If you go back to my previous column you will notice that I have not given any specific reasons for having uncut hair, steel bangle, cotton boxer short or wooden comb. This is because authors of books about Sikhí all give different reasons for wearing these 4 Ks, which do not seem to be based on authentic pronouncements of Guru. The Kirpan of course stands for the fight against injustice.

To me the main reason for wearing my 5 Ks is because Guru asked me to offer my head and wear the 5 Ks and the turban. I also see the value of being a visible Sikh. It reminds me that I have committed myself to Guru’s path, and is a signal to others that here goes a Sikh who promised to serve all.

Many religious traditions have rules about not cutting or shaving all body hair, part of the body hair and also of course about having bold heads or shaving part of the head. To me all these have in common that they are signs of commitment.

Rings or bangles are often symbols of unity, unity within marriage, within a group, with God or with God and all humanity.

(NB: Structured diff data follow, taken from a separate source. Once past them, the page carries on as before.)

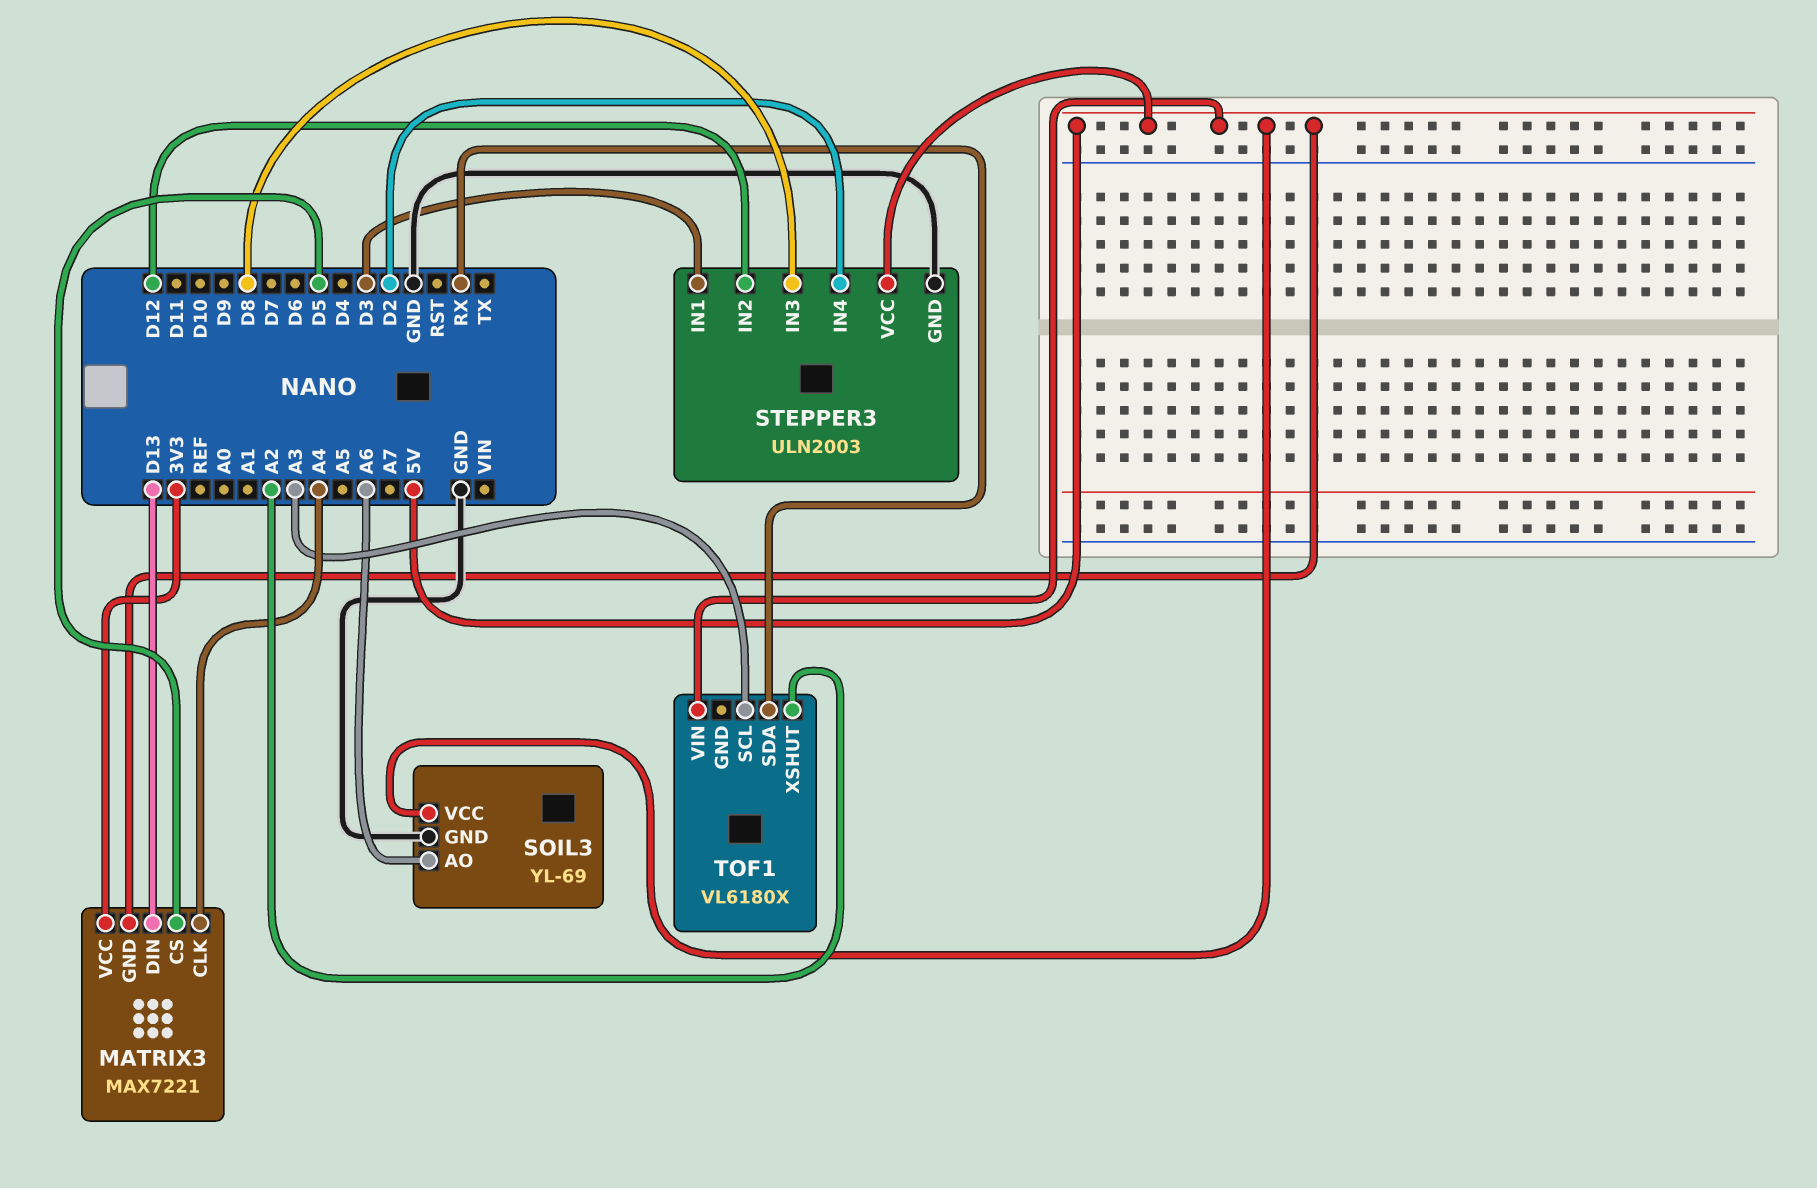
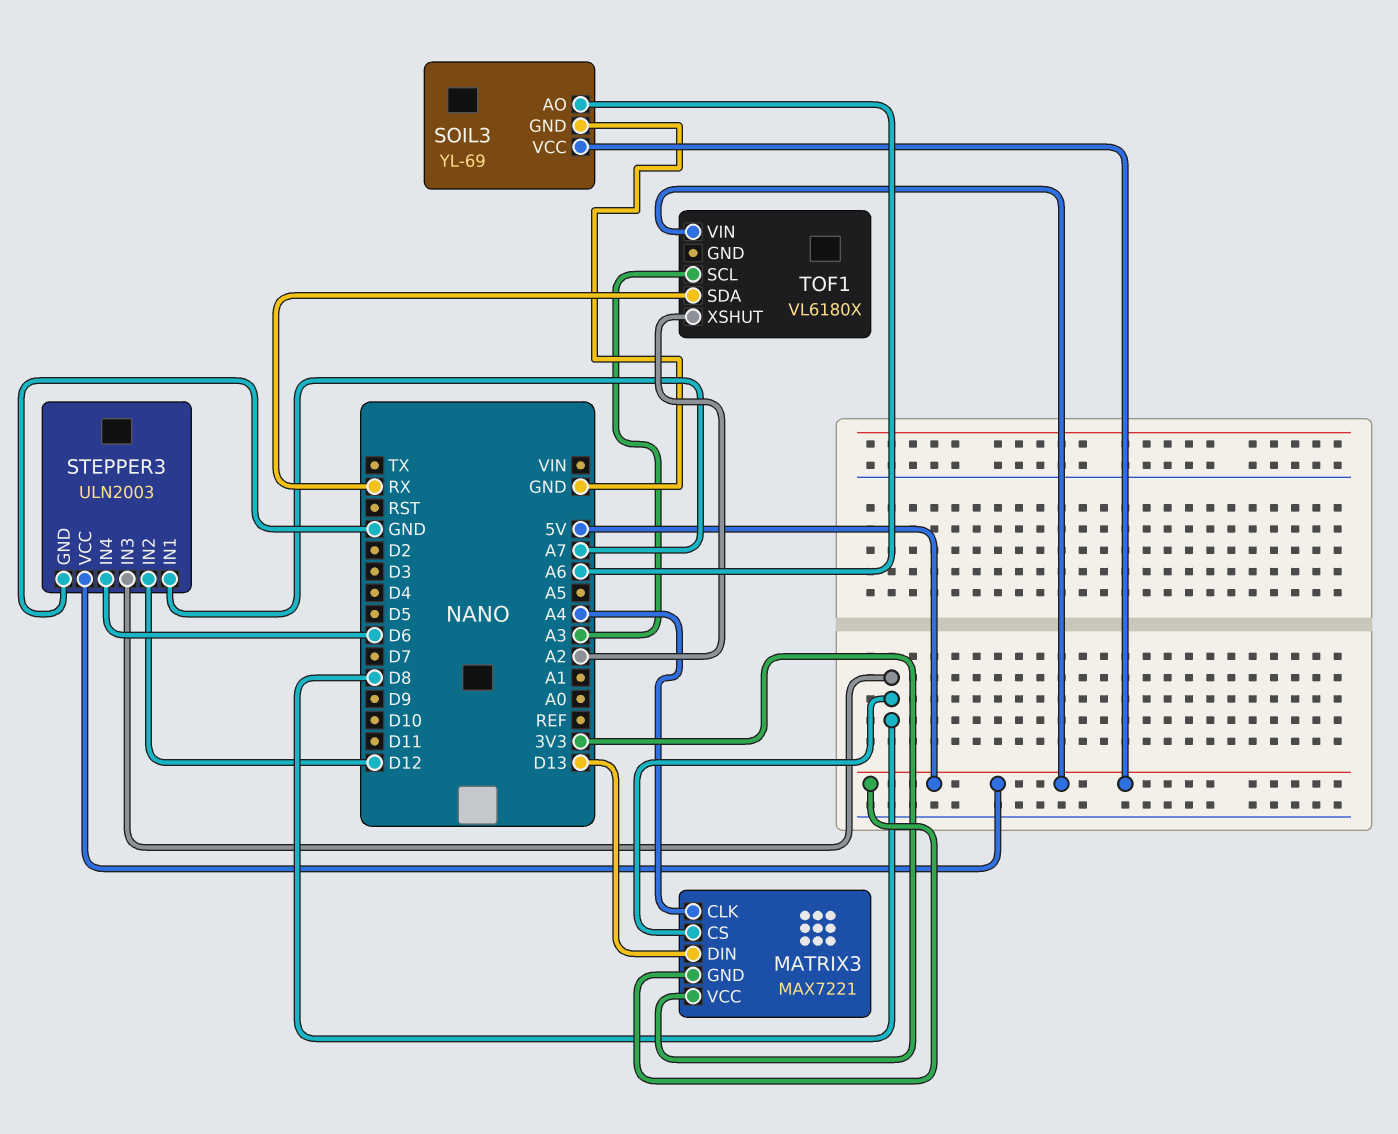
MATRIX3 pin CS: D5 -> D8
STEPPER3 pin IN1: D3 -> A7
STEPPER3 pin IN4: D2 -> D6

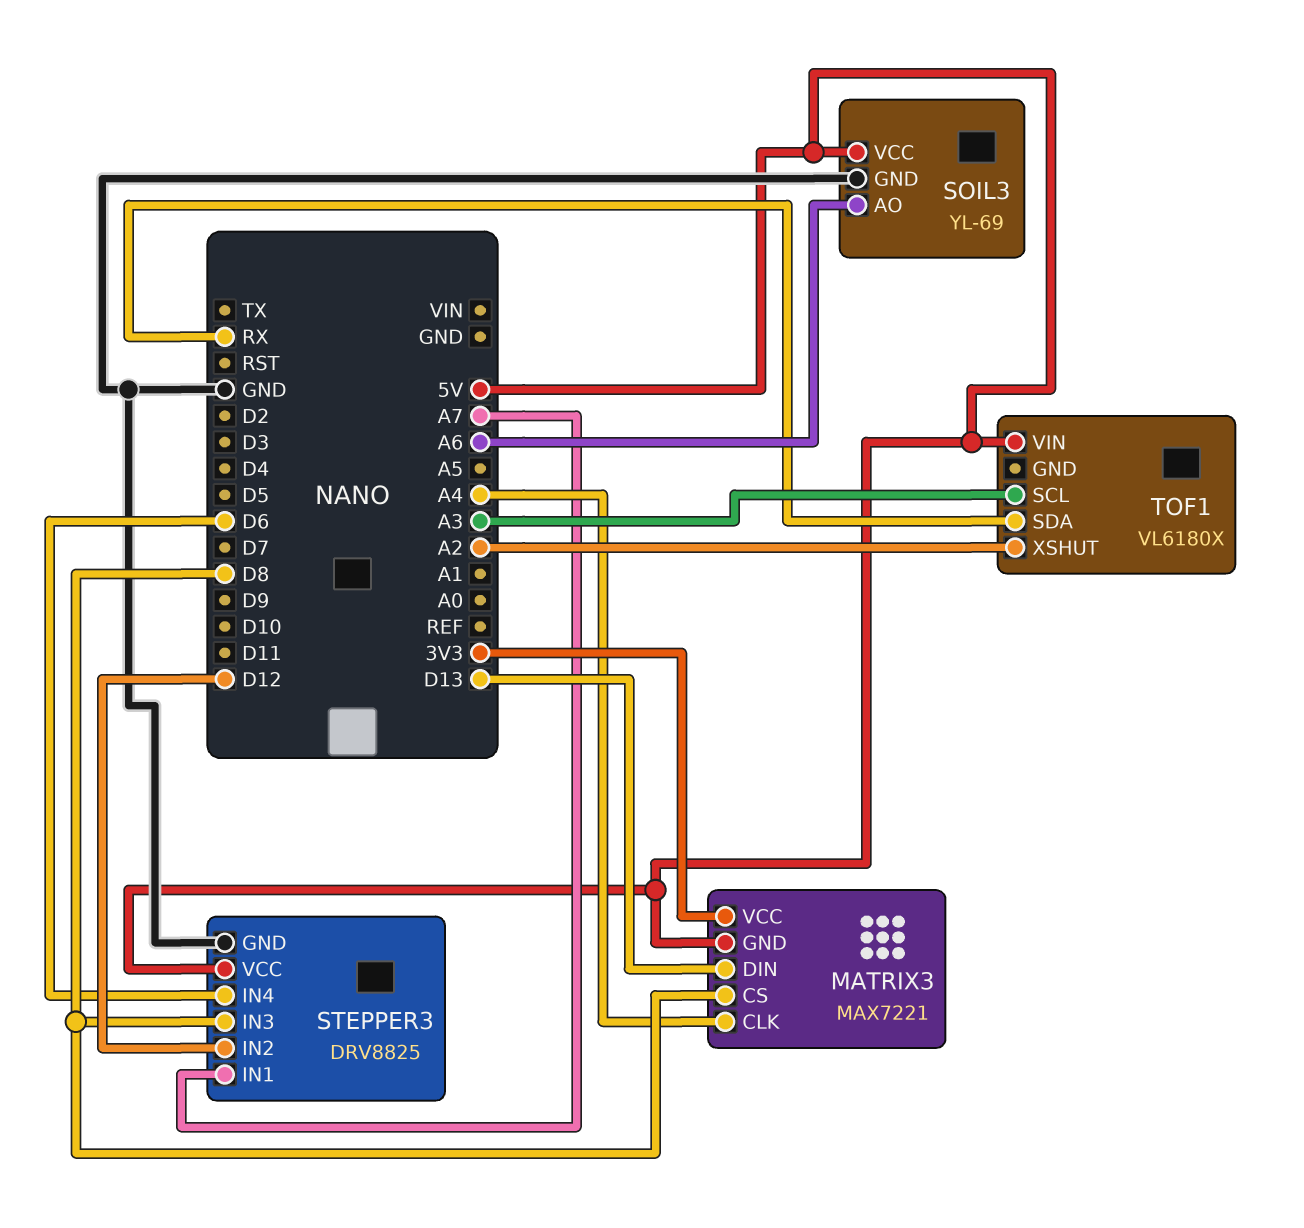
STEPPER3: ULN2003 -> DRV8825

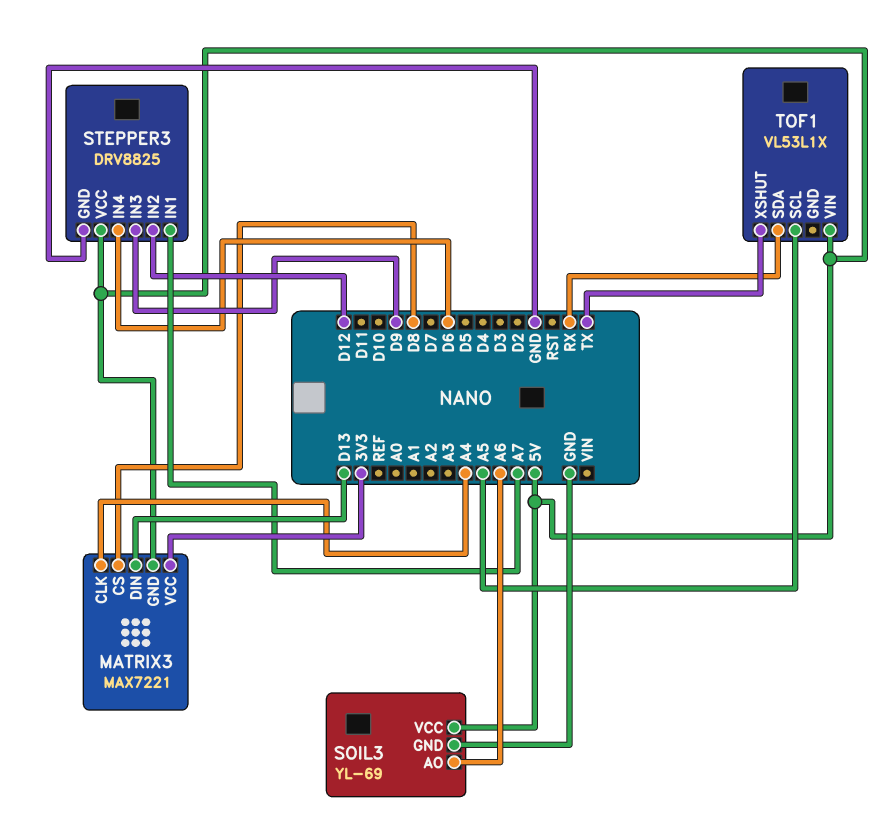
STEPPER3 pin IN3: D8 -> D9
TOF1: VL6180X -> VL53L1X
TOF1 pin SCL: A3 -> A5
TOF1 pin XSHUT: A2 -> TX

Guru’s fighters often wore a number of heavy steel bangles from their elbow to their hand to protect the sword arm.

Cotton boxer shorts are very comfortable when worn underneath a traditional long wide shirt (chola), underneath an Indian style pijama or any wide type of trousers. Cotton clothes keep you warm in winter and cool in summer and absorb perspiration, which avoids prickly heat (rash) during the monsoon time.

The wooden comb is useful to comb your hair and pulls out less of it than modern western combs. If you tie you hair in a topknot, as many Sikhs do, you can stick the comb in your topknot, which helps to stabilise it.

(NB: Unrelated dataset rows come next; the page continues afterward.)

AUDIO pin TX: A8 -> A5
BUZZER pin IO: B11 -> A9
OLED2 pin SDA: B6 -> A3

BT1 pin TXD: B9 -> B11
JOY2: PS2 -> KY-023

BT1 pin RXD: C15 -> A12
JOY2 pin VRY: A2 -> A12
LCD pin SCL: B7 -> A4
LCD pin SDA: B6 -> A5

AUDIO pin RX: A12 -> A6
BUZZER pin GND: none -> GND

The outer five Ks and the turban should go together with a Sikh way of life. The way of life is often associated with the five qualities. They are: Sat (Truth), Santokh (Contentment), Diá (Compassion), Nimratáh (Humility) and Piár (Love).

God is Truth, and Her/His followers should strive to live in Truth. We should be ‘content’, we should accept what is given to us and not constantly look for more, more, more. We should have compassion and care for the poor, the discriminated, the ill etc and we should also be willing to forgive those that have hurt us.

Humility is very important for a Sikh, and even more for an amritdhari (initiated) Sikh. It is so easy to become proud of the fact that you wear the 5 Ks and have given up habits that most people take for granted. Pride leads to ego and where there is ME there God is not !

Just like God is Truth, God is also Love, real Love, unconditional Love. We who claim to be God’s followers should try and nurture this Love, also when those we try to truly Love do not respond with even ordinary human love.

If you thought walking in God’s will would be easy I have to disappoint you, God puts many challenges on our way, but also gives us the strength to overcome them.